Focus

Focus, and by extension one’s _involvement_ in something, is the key to quality work in a world that is awash in opportunities. Time ran a recent article on “twixters”, college graduates in their mid-20s who live at home, hop from job to job, and feel lost in the world:

Parents were baffled when their expensively educated, otherwise well-adjusted 23-year-old children wound up sobbing in their old bedrooms, paralyzed by indecision…

To them, the period from 18 to 25 is a kind of sandbox, a chance to build castles and knock them down, experiment with different careers, knowing that none of it really counts. After all, this is a world of overwhelming choice: there are 40 kinds of coffee beans at Whole Foods Market, 205 channels on DirecTV, 15 million personal ads on Match.com and 800,000 jobs on Monster.com.

Can you blame Galantha for wanting to try them all? She doesn’t want to play just the hand she has been dealt. She wants to look through the whole deck. “My problem is I’m really overstimulated by everything,” Galantha says. “I feel there’s too much information out there at all times. There are too many doors, too many people, too much competition.”
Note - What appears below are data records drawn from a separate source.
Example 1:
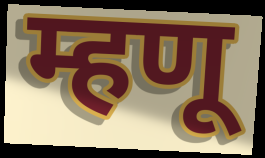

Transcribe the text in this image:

म्हणू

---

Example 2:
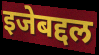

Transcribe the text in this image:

इजेबद्दल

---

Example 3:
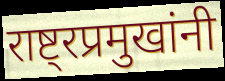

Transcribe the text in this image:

राष्ट्रप्रमुखांनी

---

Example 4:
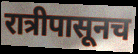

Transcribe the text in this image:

रात्रीपासूनच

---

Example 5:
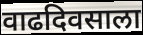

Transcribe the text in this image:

वाढदिवसाला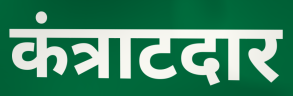
कंत्राटदारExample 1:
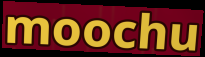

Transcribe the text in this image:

moochu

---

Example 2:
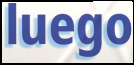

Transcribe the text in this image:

luego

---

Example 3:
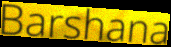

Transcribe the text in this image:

Barshana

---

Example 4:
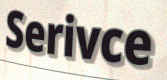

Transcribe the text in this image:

Serivce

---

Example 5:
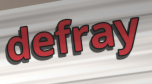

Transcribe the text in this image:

defray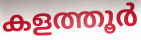
കളത്തൂർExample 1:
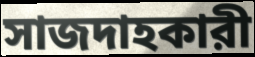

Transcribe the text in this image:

সাজদাহকারী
Fortunately for my generation, the article is generous and understanding; explaining reasons for such seemingly-irresponsible behavior and exploring possible solutions. Barry Schwartz explores this tendency in his book The Paradox of Choice, and in an interview with Mark Hurst, explains how he has observed it in action:

I teach very talented students at Swarthmore. As they near graduation, when they have to decide what to be when they “grow up”, I observe this complete panic and paralysis overtake many of them, because they realize any choice they make will be closing other doors that they’d like to keep open. There is an opportunity cost associated with every decision. It’s so hard for some of them to decide that they spend years working at Starbucks, waiting for the answer to emerge…
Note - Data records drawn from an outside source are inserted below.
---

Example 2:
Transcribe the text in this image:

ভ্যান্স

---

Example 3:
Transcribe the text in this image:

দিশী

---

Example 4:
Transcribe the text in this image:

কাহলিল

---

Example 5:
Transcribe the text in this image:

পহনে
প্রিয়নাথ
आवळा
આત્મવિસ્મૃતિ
Some social science research says that one consequence of leaving your options open is that people are less satisfied with their decisions; if a decision is non-reversible, you’ll make yourself feel better about the choice you made. If it’s a reversible choice, you don’t do that. You don’t bring your romantic partner “back to the store,” but because you might, you don’t convince yourself that she’s the love of your life. If people know they can undo their choices, they get less satisfaction out of them. People want to keep their options open. And that’s not the road to happiness.

It’s obvious that for my generation going forward, limitless opportunity and limited time and focus are setting up to be the greatest battle we will fight (a pretty good battle, if you ask me–choosing from limitless opportunity–but that doesn’t make it any easier). We want to do it all, but instead we’re doing nothing well.
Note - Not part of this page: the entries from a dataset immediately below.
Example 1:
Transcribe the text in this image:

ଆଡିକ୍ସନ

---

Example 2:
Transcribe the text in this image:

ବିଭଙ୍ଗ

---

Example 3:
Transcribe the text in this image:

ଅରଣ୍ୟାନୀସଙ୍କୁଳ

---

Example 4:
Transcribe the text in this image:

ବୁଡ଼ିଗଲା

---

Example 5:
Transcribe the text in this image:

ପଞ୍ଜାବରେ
Focus has always been a double-edged sword to me. The benefit to extreme focus is that I can accomplish lots of work in a short time. Yet as a designer, my creativity depends on inspiration from a huge variety of sources. Focusing too closely on one can limit the influence of innovations in others.

Simply focusing more widely on the area of interest doesn’t really work–it adds few new ideas and hurts productivity on the now-less-focused area. David Allen, the productivity guru, argues that focus is the key to quality work:

Allen argues that the real challenge is not managing your time but maintaining your focus: “If you get too wrapped up in all of the stuff coming at you, you lose your ability to respond appropriately and effectively. Remember, you’re the one who creates speed, because you’re the one who allows stuff to enter your life.”

What I’m working on is absolute focus on one area, followed by a crazy, wild shift of focus to other areas periodically.

That sounds terribly unproductive, as most lifestyles like that are associated with schizophrenia or other mental disorders. Yet I believe that an intelligently-architected system, computer-based or manual, can create a “focus schedule” that helps people work more productively _and_ creatively.

In my application essay to Stanford, I noted that when I was racing bicycles at a professional level, the focus it developed in me helped me succeed in school, work, and the rest of my life as well. Yet while I succeeded at the things I was currently doing, rarely did I experience new and unexpected things. I was productive, but not creative.

Later at Stanford, I fell sick and had to take a couple quarters easy to recover. The time off opened my eyes to opportunities I’d never noticed before, and broadened my experiences for the rest of my time there. But it hurt my performance in classes and certainly cycling. I was creative, but not productive.

The world will continue to get more complicated, not less, and if we all expect to both explore the whole range of possibilities _and_ succeed in the one or two we deem most important, focus will be our most valuable asset, and things that help us schedule our focus will be our most important tools.